Aim of the task |
Reproduce every line of text in the data below word for word, leaving the pictures out of the answer.

Source material |
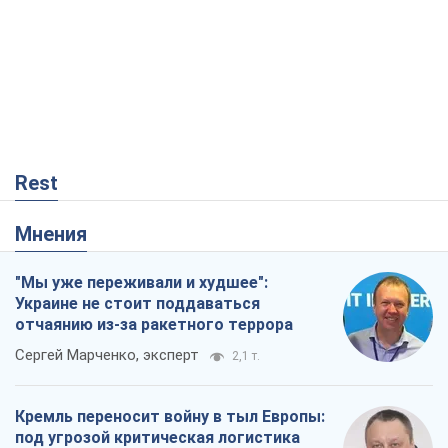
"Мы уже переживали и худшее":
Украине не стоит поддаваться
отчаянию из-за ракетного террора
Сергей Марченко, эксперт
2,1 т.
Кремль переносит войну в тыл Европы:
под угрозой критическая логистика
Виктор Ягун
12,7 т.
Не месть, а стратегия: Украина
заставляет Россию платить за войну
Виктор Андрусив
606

Result of the exercise |
"Мы уже переживали и худшее":
Украине не стоит поддаваться
отчаянию из-за ракетного террора
Сергей Марченко, эксперт
2,1 т.
Кремль переносит войну в тыл Европы:
под угрозой критическая логистика
Виктор Ягун
12,7 т.
Не месть, а стратегия: Украина
заставляет Россию платить за войну
Виктор Андрусив
606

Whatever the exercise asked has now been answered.